• EXTRACT:
Q1: From Pair to Calculator

Write out the Calculator expression with proper syntax that corresponds to the following Pair constructor calls. Also, draw out a box and pointer diagram corresponding to each input.

>>> Pair('+', Pair(1, Pair(2, Pair(3, Pair(4, nil)))))

>>> Pair('+', Pair(1, Pair(Pair('*', Pair(2, Pair(3, nil))), nil)))

Q2: Using Pair

Answer the following questions about a Pair instance representing the Calculator expression (+ (- 2 4) 6 8).

Write out the Python expression that returns a Pair representing the given expression:

Draw a box and pointer diagram corresponding to the Pair:

.
.
.
.

(Unfortunately, our website does not yet support drawing box-and-pointer diagrams, but you or your TA may wish to draw in the above space with Zoom or other annotation software)

What is the operator of the call expression?

If the Pair you constructed in the previous part was bound to the name p, how would you retrieve the operator?

What are the operands of the call expression?

If the Pair you constructed was bound to the name p, how would you retrieve a list containing all of the operands?

How would you retrieve only the first operand?

Evaluation

The evaluation component of an interpreter determines the type of an expression and executes corresponding evaluation rules.

Here are the evaluation rules for the three types of Calculator expressions:

Numbers are self-evaluating, and can be thought of as primitives. For example, the numbers 3.14 and 165 just evaluate to themselves.
Names are looked up in the OPERATORS dictionary. In this dictionary, each name (e.g. '+') is bound to a corresponding function in Python that does the appropriate operation on a list of numbers (e.g. sum).
Call expressions are evaluated the same way you've been doing them all semester:
1. Evaluate the operator, which evaluates to a function.
2. Evaluate the operands from left to right.
3. Apply the function to the value of the operands.

The function calc_eval takes in a Calculator expression represented in Python and implements each of these rules:

def calc_eval(exp):
    """Evaluates a Calculator expression represented as a Pair."""
    if isinstance(exp, Pair): # Call expressions
        fn = calc_eval(exp.first)
        args = list(exp.rest.map(calc_eval))
        return calc_apply(fn, args)
    elif exp in OPERATORS:    # Names
        return OPERATORS[exp]
    else:                     # Numbers
        return exp

calc_eval is recursive! In order to evaluate call expressions, we must call calc_eval on the operator and each of the operands.

(Stored items)
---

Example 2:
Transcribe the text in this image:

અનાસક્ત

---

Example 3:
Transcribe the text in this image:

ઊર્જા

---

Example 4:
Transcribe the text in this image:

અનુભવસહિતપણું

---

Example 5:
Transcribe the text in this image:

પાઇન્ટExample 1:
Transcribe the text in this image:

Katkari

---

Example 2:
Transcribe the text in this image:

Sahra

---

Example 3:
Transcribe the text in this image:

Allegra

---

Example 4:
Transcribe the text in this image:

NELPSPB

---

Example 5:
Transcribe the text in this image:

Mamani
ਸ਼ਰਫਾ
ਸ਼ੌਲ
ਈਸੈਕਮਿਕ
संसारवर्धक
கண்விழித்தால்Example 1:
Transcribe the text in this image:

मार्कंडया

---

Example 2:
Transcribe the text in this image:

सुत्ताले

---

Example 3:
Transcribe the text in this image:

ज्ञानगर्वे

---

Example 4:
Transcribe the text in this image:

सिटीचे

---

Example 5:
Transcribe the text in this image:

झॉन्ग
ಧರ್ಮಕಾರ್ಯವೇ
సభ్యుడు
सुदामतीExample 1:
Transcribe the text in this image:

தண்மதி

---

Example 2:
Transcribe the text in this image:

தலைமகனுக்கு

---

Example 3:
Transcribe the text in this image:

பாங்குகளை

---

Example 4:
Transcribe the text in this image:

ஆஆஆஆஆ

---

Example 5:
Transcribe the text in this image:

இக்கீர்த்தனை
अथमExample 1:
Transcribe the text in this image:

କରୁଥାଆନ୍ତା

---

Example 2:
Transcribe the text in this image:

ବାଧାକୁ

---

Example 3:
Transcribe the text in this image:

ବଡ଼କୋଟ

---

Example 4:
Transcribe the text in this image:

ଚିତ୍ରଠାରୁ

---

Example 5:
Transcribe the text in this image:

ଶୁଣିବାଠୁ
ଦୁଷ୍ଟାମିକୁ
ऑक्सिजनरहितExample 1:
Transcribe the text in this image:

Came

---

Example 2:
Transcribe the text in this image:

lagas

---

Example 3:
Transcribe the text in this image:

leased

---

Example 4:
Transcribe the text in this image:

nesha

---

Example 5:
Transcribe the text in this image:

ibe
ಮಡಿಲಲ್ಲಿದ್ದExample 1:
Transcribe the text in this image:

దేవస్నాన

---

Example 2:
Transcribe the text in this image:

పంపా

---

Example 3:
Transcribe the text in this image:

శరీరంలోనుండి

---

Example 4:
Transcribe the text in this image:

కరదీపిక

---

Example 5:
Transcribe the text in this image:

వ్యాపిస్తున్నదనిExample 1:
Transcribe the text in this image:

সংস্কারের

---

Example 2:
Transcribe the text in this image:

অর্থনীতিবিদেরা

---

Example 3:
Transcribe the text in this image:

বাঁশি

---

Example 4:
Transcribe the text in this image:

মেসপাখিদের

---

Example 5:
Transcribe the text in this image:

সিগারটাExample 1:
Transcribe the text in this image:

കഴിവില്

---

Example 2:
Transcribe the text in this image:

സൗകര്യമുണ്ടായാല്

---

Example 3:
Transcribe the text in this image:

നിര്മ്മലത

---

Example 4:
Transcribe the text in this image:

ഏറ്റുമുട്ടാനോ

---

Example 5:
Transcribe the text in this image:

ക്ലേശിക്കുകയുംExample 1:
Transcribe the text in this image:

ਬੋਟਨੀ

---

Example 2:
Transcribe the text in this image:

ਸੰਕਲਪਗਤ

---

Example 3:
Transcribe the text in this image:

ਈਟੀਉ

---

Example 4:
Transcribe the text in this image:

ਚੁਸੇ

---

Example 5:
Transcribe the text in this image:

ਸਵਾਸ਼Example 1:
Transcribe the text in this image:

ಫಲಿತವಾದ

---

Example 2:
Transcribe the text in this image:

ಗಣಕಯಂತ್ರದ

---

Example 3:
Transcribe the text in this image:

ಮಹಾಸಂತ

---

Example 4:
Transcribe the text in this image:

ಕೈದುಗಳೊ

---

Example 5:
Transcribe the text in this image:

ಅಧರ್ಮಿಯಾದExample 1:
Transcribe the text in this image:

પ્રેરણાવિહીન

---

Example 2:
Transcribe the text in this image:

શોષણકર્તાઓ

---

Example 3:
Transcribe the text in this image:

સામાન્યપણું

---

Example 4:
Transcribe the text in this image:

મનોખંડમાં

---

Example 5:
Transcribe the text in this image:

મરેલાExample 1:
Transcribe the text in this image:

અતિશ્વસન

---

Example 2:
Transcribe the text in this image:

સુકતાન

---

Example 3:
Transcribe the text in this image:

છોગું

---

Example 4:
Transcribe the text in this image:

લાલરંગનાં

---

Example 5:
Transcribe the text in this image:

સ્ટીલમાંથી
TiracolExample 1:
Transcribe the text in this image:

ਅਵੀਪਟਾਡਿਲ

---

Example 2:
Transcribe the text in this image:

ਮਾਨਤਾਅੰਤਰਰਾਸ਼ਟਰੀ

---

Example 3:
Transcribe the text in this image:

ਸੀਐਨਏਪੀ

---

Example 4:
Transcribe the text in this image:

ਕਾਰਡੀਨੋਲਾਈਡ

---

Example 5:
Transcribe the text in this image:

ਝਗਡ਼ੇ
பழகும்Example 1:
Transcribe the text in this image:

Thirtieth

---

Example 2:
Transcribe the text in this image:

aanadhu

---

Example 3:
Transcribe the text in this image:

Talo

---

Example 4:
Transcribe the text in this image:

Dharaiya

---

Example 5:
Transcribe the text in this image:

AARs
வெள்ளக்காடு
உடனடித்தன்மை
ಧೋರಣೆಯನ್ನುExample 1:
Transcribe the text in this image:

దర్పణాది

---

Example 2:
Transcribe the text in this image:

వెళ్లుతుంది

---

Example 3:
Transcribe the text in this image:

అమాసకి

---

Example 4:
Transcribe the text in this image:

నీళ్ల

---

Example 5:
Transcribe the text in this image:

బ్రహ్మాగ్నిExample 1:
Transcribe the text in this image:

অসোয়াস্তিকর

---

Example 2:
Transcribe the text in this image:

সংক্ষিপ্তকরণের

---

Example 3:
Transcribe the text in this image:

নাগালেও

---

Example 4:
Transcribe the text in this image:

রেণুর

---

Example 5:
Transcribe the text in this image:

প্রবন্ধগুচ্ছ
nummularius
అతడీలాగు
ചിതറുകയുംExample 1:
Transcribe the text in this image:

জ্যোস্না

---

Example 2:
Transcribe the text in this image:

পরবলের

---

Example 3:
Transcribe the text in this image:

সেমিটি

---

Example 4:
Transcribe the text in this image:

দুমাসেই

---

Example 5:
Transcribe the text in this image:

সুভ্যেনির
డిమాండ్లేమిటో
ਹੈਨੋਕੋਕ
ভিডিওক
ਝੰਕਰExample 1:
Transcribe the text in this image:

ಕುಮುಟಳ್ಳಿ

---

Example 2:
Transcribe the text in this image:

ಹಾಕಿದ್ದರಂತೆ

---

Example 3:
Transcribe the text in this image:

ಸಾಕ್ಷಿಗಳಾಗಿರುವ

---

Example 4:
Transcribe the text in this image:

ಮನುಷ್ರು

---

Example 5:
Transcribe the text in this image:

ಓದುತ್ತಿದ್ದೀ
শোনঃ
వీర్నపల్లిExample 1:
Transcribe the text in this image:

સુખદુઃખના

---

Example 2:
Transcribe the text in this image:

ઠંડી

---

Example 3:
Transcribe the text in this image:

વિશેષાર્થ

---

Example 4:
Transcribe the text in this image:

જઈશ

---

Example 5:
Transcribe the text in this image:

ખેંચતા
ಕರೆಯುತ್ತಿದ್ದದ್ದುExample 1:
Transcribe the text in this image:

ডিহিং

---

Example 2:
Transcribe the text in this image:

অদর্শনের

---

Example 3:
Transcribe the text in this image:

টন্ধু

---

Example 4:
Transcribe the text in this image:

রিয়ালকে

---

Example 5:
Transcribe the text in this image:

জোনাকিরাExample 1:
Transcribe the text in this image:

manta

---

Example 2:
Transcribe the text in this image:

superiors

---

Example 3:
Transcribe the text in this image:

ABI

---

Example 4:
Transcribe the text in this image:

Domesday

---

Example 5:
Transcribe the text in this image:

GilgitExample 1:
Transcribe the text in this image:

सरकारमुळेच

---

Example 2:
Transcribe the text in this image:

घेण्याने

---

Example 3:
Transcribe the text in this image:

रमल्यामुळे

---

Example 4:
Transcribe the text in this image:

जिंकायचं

• WORK TO COMPLETE:
1. Decide whether each statement agrees with the Calculator text, answering yes or no and quoting the words that settle it: (a) In Calculator, numbers are looked up in the OPERATORS dictionary. (b) The operands of a call expression are evaluated from left to right. (c) The function calc_eval is recursive.
2. According to the Calculator text, what is each name in the OPERATORS dictionary bound to?
3. Carry the Calculator text forward from its final sentence, which says calc_eval is recursive.
None of the tasks draw on the records.

• ANSWERS TO THE EXERCISES:
1.
(a) No: "Numbers are self-evaluating, and can be thought of as primitives."
(b) Yes: "Evaluate the operands from left to right."
(c) Yes: "calc_eval is recursive!"

2. Each name is bound to a corresponding Python function that does the appropriate operation on a list of numbers, such as sum for '+'.

3.
The apply step in the Calculator language is straight-forward since we only have primitive procedures. This step will be more complex in the Scheme project since the procedures may include user-defined procedures.

Given the Python function that implements the appropriate Calculator operation and a Python list of numbers, the calc_apply function simply calls the function on the arguments, and regular Python evaluation rules take place.

def calc_apply(fn, args):
    """Applies a Calculator operation to a list of numbers."""
    return fn(args)

Questions

Q3: Counting Eval and Apply

How many calls to calc_eval and calc_apply would it take to evaluate each of the following Calculator expressions?

> (+ 2 4 6 8)

> (+ 2 (* 4 (- 6 8)))

Q4: New Operators

Suppose we want to add handling for comparison operators >, <, and = as well as and expressions to our Calculator interpreter. These should work the same way they do in Scheme.

calc> (and (= 1 1) 3)
3
calc> (and (+ 1 0) (< 1 0) (/ 1 0))
#f

i. Are we able to handle expressions containing the comparison operators (such as <, >, or =) with the existing implementation of calc_eval? Why or why not?

ii. Are we able to handle and expressions with the existing implementation of calc_eval? Why or why not?

Hint: Think about the rules of evaluation we've implemented in calc_eval. Is anything different about and?

iii. Now, complete the implementation below to handle and expressions. You may assume the conditional operators (e.g. <, >, =, etc) have already been implemented for you.

Run in 61A Code

Python Programs as Data

Imagine if we wanted to write a function in Python that would create and evaluate the following line of code:

[<expr> for i in range(5)]

Where we could pass in any arbitrary expression <expr>, that would then be evaluated 5 times and have the results listed. This is the kind of problem that macros were made for!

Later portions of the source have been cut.